Bedwards then—to sleep the sweet sleep of the buggered. You’ve earned it, Brad. But don’t visit too long at the house of Orpheus. It all starts again at the crack of noon.
It was an elegant routine, if I say so myself, well worth the month I’d spent mind-mapping, mind-refining and mind-fracking it to perfection.
But where to start? It was February. My First Big Dictionary of Global Warming. Let me think.
The principle of cerebral parsimony told me to do whatever a simpleton would expect. The simplest ton of all was Baldrick from Blackadder, I reasoned, so let’s take a leaf from his lexicon and start at A.
A, A, A.
aaaa, AAA. The Alpha and the Omega. (Well, not so much the Omega.) Alef to Xanadu. Where Alph, the sacred river, ran.
I stole another glance at Calendar.app. It wasn’t even the middle of May and I’d already had a major breakthrough: I finally knew why I hadn’t written anything yet. Like any discovery worth discovering, it was sorta obvious now that I thought about it: I’d forgotten to remember my audience. D’oh!

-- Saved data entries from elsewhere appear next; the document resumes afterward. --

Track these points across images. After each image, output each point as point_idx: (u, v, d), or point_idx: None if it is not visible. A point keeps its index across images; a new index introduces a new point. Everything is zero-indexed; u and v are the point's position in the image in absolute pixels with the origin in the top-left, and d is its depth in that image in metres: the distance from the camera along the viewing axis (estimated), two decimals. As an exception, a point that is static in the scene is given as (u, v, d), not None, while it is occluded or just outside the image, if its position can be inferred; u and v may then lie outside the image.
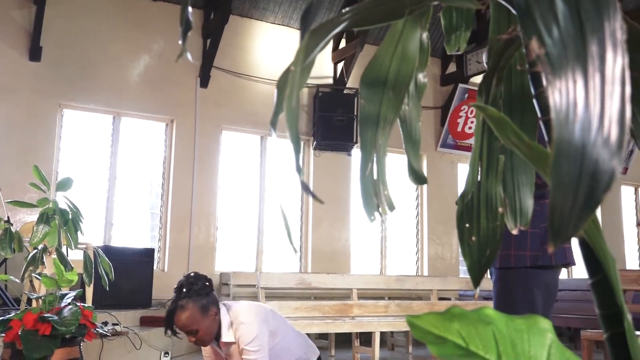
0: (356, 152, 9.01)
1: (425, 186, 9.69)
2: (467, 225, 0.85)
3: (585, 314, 7.21)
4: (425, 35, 0.86)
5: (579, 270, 10.65)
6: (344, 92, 8.75)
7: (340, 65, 8.89)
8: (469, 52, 9.45)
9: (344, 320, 5.98)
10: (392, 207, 0.82)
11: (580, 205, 0.39)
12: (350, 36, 8.71)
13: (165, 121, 8.08)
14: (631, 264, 11.89)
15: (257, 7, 8.52)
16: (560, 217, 0.40)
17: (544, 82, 0.66)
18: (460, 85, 9.54)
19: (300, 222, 8.78)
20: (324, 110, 8.51)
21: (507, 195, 0.89)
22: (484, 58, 2.55)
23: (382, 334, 6.88)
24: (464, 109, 9.71)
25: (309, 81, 9.14)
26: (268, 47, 8.64)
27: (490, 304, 7.38)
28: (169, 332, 2.86)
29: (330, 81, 8.96)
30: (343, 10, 0.65)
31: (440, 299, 7.45)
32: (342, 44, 8.89)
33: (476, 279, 0.86)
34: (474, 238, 0.87)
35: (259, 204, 8.51)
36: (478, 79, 9.79)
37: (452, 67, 9.86)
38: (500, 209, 0.88)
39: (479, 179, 0.88)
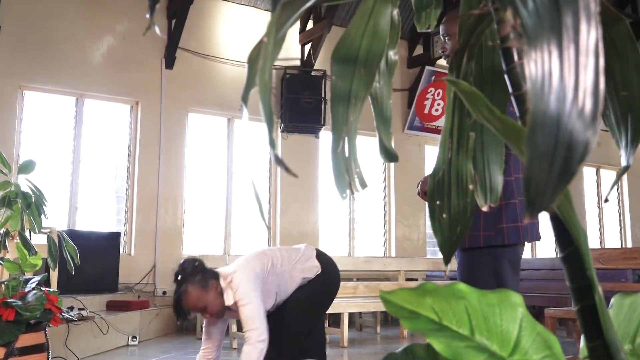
0: (324, 134, 9.00)
1: (392, 168, 9.75)
2: (437, 202, 0.85)
3: (548, 292, 7.37)
4: (395, 11, 0.85)
5: (543, 250, 10.90)
6: (312, 74, 8.71)
7: (307, 47, 8.84)
8: (435, 34, 9.48)
9: (313, 302, 5.99)
10: (364, 185, 0.82)
11: (556, 175, 0.39)
12: (317, 18, 8.65)
13: (130, 103, 7.94)
14: (592, 243, 12.19)
15: (223, -13, 8.40)
16: (536, 188, 0.40)
17: (516, 57, 0.66)
18: (427, 68, 9.59)
19: (268, 204, 8.76)
20: (291, 92, 8.46)
21: (477, 173, 0.90)
22: (441, 30, 2.48)
23: (351, 314, 6.94)
24: (431, 91, 9.77)
25: (276, 63, 9.06)
26: (235, 28, 8.53)
27: (459, 283, 7.52)
28: (181, 319, 3.00)
29: (298, 63, 8.90)
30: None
31: (408, 279, 7.54)
32: (310, 25, 8.84)
33: (447, 256, 0.86)
34: (444, 215, 0.88)
35: (227, 187, 8.45)
36: (445, 61, 9.84)
37: (419, 50, 9.89)
38: (470, 186, 0.89)
39: (449, 156, 0.88)
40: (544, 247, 11.17)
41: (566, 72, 0.41)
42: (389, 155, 0.91)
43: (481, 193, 0.90)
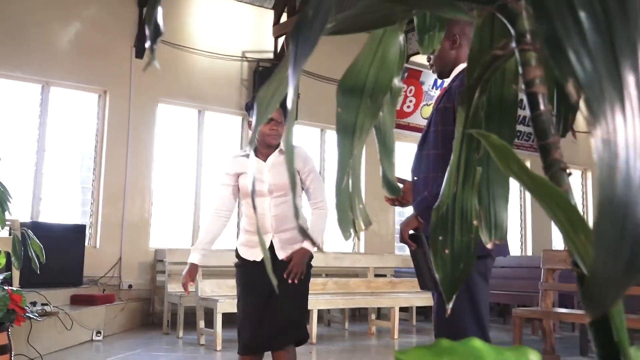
0: (296, 128, 8.92)
1: (362, 164, 9.72)
2: (440, 237, 0.81)
3: (513, 290, 7.47)
4: (402, 37, 0.81)
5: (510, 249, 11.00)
6: (285, 67, 8.62)
7: (281, 40, 8.75)
8: (409, 31, 9.46)
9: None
10: (367, 223, 0.77)
11: (622, 273, 0.36)
12: (292, 10, 8.56)
13: (98, 92, 7.75)
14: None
15: (196, -24, 8.24)
16: (599, 286, 0.36)
17: (541, 106, 0.62)
18: (400, 64, 9.57)
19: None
20: (263, 85, 8.36)
21: (482, 208, 0.86)
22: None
23: (319, 310, 6.92)
24: (404, 87, 9.76)
25: (249, 55, 9.01)
26: (207, 18, 8.39)
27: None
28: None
29: (271, 56, 8.81)
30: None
31: (377, 275, 7.55)
32: (284, 17, 8.74)
33: (449, 293, 0.83)
34: (447, 251, 0.84)
35: (196, 179, 8.34)
36: (418, 58, 9.86)
37: (392, 45, 9.86)
38: (475, 222, 0.86)
39: (454, 191, 0.85)
40: (510, 245, 11.27)
41: (633, 154, 0.37)
42: (393, 188, 0.86)
43: (486, 229, 0.87)
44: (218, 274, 6.86)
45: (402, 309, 7.30)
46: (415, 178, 2.39)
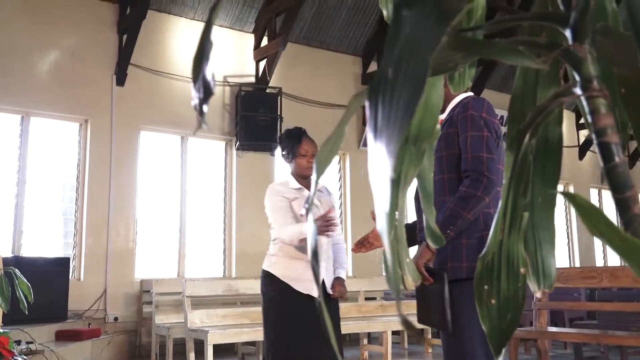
0: (279, 152, 8.87)
1: (348, 185, 9.71)
2: (486, 287, 0.77)
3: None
4: (442, 81, 0.77)
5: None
6: (267, 91, 8.60)
7: (262, 64, 8.73)
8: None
9: (274, 327, 5.85)
10: (416, 278, 0.72)
11: None
12: (272, 34, 8.56)
13: (79, 121, 7.64)
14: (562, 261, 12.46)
15: (175, 1, 8.21)
16: None
17: (616, 157, 0.58)
18: (382, 85, 9.60)
19: (223, 224, 8.57)
20: (246, 109, 8.33)
21: (528, 254, 0.82)
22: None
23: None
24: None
25: (230, 79, 8.97)
26: (188, 44, 8.35)
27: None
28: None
29: (253, 80, 8.78)
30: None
31: (367, 299, 7.48)
32: (264, 41, 8.74)
33: (497, 346, 0.78)
34: (493, 301, 0.80)
35: (181, 207, 8.23)
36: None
37: (373, 66, 9.91)
38: (522, 270, 0.81)
39: (500, 238, 0.80)
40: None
41: None
42: (437, 238, 0.81)
43: (533, 277, 0.82)
44: (207, 304, 6.74)
45: (393, 332, 7.22)
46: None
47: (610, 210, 12.78)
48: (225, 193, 8.63)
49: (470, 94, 2.48)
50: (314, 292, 2.91)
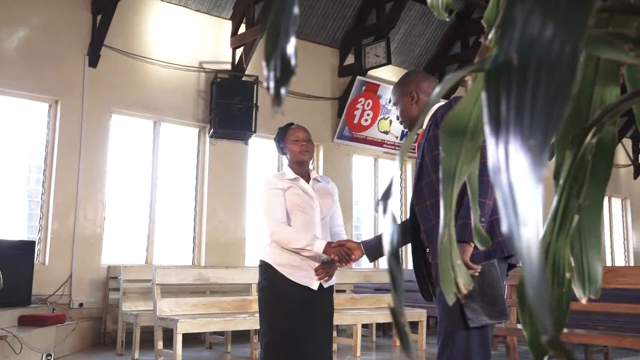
0: (253, 141, 8.79)
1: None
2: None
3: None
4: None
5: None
6: (243, 79, 8.49)
7: (239, 51, 8.61)
8: (368, 44, 9.50)
9: (244, 317, 5.80)
10: (469, 282, 0.69)
11: None
12: (250, 22, 8.44)
13: (49, 102, 7.42)
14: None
15: (152, -16, 8.02)
16: None
17: None
18: (359, 78, 9.58)
19: (194, 212, 8.45)
20: (221, 97, 8.20)
21: (574, 259, 0.79)
22: (392, 99, 2.57)
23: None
24: (361, 101, 9.76)
25: (206, 65, 8.82)
26: (164, 27, 8.18)
27: (385, 295, 7.46)
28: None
29: (229, 67, 8.65)
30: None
31: (337, 291, 7.46)
32: (242, 28, 8.61)
33: (537, 354, 0.74)
34: None
35: (151, 193, 8.07)
36: (376, 72, 9.89)
37: (350, 59, 9.87)
38: (567, 275, 0.78)
39: (548, 241, 0.77)
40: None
41: None
42: (483, 239, 0.77)
43: (579, 282, 0.79)
44: (175, 292, 6.64)
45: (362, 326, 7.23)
46: (421, 207, 2.48)
47: None
48: (197, 181, 8.51)
49: (443, 102, 2.62)
50: (313, 285, 2.87)
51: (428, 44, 10.79)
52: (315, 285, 2.87)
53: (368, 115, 9.94)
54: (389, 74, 10.40)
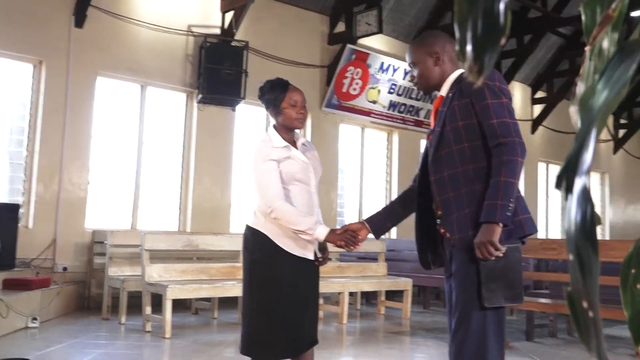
0: (241, 107, 8.69)
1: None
2: (633, 271, 0.71)
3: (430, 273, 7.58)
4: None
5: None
6: (232, 44, 8.35)
7: (228, 16, 8.45)
8: (359, 12, 9.38)
9: (233, 284, 5.80)
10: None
11: None
12: (240, -15, 8.27)
13: (33, 62, 7.24)
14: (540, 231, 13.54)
15: (140, -57, 7.80)
16: None
17: None
18: (349, 46, 9.47)
19: (180, 177, 8.38)
20: (210, 62, 8.07)
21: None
22: (407, 58, 2.50)
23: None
24: (350, 70, 9.68)
25: (195, 30, 8.65)
26: (152, -12, 7.98)
27: (371, 264, 7.49)
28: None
29: (218, 31, 8.50)
30: None
31: (324, 260, 7.48)
32: (232, -8, 8.44)
33: (638, 333, 0.72)
34: (639, 286, 0.74)
35: (137, 158, 7.97)
36: (366, 40, 9.80)
37: (340, 26, 9.75)
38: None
39: None
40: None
41: None
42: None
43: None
44: (162, 258, 6.60)
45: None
46: (437, 177, 2.38)
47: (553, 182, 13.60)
48: (183, 146, 8.41)
49: (462, 70, 2.45)
50: (309, 255, 2.82)
51: (419, 13, 10.70)
52: (311, 255, 2.83)
53: (357, 84, 9.87)
54: (379, 43, 10.31)
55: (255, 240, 2.80)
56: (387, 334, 6.14)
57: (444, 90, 2.44)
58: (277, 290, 2.75)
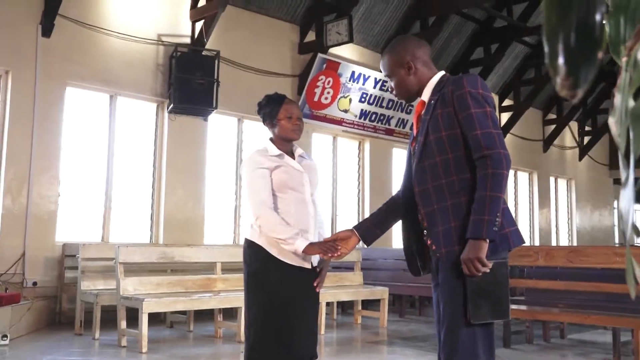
0: (214, 117, 8.63)
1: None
2: None
3: (424, 283, 7.62)
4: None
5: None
6: (203, 53, 8.29)
7: (199, 25, 8.38)
8: (329, 22, 9.41)
9: (210, 296, 5.72)
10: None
11: None
12: (211, -6, 8.22)
13: (-1, 72, 7.08)
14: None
15: (109, -49, 7.70)
16: None
17: None
18: (320, 55, 9.49)
19: (152, 189, 8.26)
20: (181, 71, 7.99)
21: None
22: (382, 71, 2.47)
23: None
24: (322, 79, 9.70)
25: (165, 39, 8.57)
26: (121, -3, 7.88)
27: (348, 274, 7.48)
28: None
29: (188, 40, 8.43)
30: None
31: (299, 270, 7.45)
32: (202, 1, 8.38)
33: None
34: None
35: (107, 169, 7.84)
36: (337, 50, 9.84)
37: (311, 36, 9.76)
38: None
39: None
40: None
41: None
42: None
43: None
44: (135, 271, 6.48)
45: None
46: (421, 189, 2.34)
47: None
48: (155, 157, 8.30)
49: (444, 72, 2.42)
50: (307, 264, 2.80)
51: (388, 22, 10.79)
52: (308, 265, 2.82)
53: (328, 93, 9.89)
54: (350, 52, 10.37)
55: (252, 252, 2.79)
56: (365, 344, 6.13)
57: (425, 95, 2.39)
58: (274, 302, 2.73)
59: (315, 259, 2.86)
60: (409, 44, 2.43)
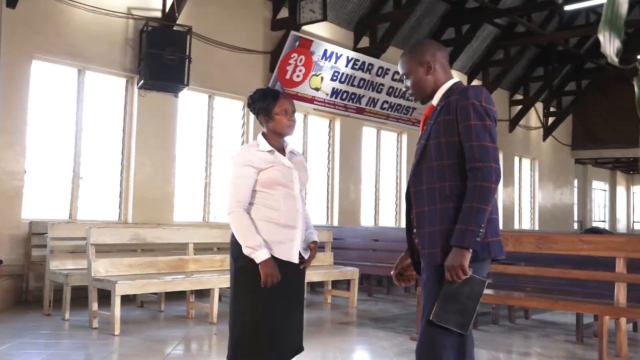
0: (184, 94, 8.50)
1: (251, 131, 9.53)
2: None
3: (375, 262, 7.75)
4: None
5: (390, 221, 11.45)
6: (175, 28, 8.12)
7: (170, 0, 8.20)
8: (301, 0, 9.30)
9: (183, 278, 5.71)
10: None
11: None
12: (183, -32, 8.03)
13: (-38, 44, 6.82)
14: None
15: None
16: None
17: None
18: (292, 33, 9.40)
19: (120, 166, 8.13)
20: (152, 47, 7.82)
21: None
22: (400, 69, 2.50)
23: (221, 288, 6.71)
24: (294, 56, 9.62)
25: (135, 12, 8.38)
26: (90, -32, 7.63)
27: (318, 254, 7.53)
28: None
29: (159, 14, 8.24)
30: None
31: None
32: (174, -25, 8.18)
33: None
34: None
35: (75, 145, 7.68)
36: (310, 27, 9.75)
37: (284, 12, 9.65)
38: None
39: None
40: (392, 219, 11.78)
41: None
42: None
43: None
44: (106, 251, 6.41)
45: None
46: (416, 189, 2.41)
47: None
48: (124, 133, 8.16)
49: (457, 79, 2.49)
50: (294, 258, 2.82)
51: (361, 0, 10.72)
52: (296, 259, 2.84)
53: (300, 71, 9.83)
54: (322, 29, 10.30)
55: (237, 245, 2.79)
56: (336, 325, 6.21)
57: (435, 100, 2.44)
58: (260, 296, 2.74)
59: (305, 253, 2.89)
60: (431, 45, 2.52)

Always remember to remember your audience, kids.
Speaking of kids, how in Gaia’s name was I meant to come up with a global-warming glossary for kids? The audacity of the assignment was insane. Almost insane enough to give the money back.
Pull yourself together, Brad. It’s June. You’ve already spent most of the grant. That bridge across the Rubicon is burned. Anyway, this was your idea in the first place, remember? What were you thinking?
Well, I was thinking of something like Skeptical Science dot com. You know, with its “Basic” answers to the top ten myths troubling today’s pre-tweens.
It’s the sun! No it’s not.
We didn’t start the fire! Then who did? Ghosts?
Polar bears can swim! Sure, but they’re crap.
That’s the register I had to hit. If I could just crack the monosyllabic code, I could speak John Cook. Then no reader would be too dumb for this dictionary. Foetuses would demand it. Embryos would understand it. The easier entries at least.
If I spoke John Cook, the beasts in the field and the birds in the wood would buy my book.
So that was step one. Let’s see, July was just beginning. Time was still on my side; I just had to steward, husband and shepherd it well. Cancel a funeral here, a bris there. Pulverize a few boxes of Ritalin, weaponize the precious dust; black out the windows; check coffee supplies. Caffeine: the most important meal of the day after off-label methylphenidate.
Coffee supplies good.
“A flurry of productivity ensued,” my biographers would one day write of these menses mirabiles, “the likes of which Keyes hadn’t imagined himself capable of since his late teens. In the first week alone the book grew from adiabatic lapse rate to Doran, Anderegg et al. .
“The nine crystal orbs that make up the atmosphere, according to top denier physicists, seemed to align in the project’s favor—or so Keyes might have put it if he still embraced such superstitious science. His emails and texts from the time express a euphoric conviction that nothing was going to interfere with the great work.
“It soon became clear, however, that his synaptic vesicles were writing checks his body couldn’t cash,” the authors of Keyes and Stalin: Completely Unrelated People would continue, rather ominously.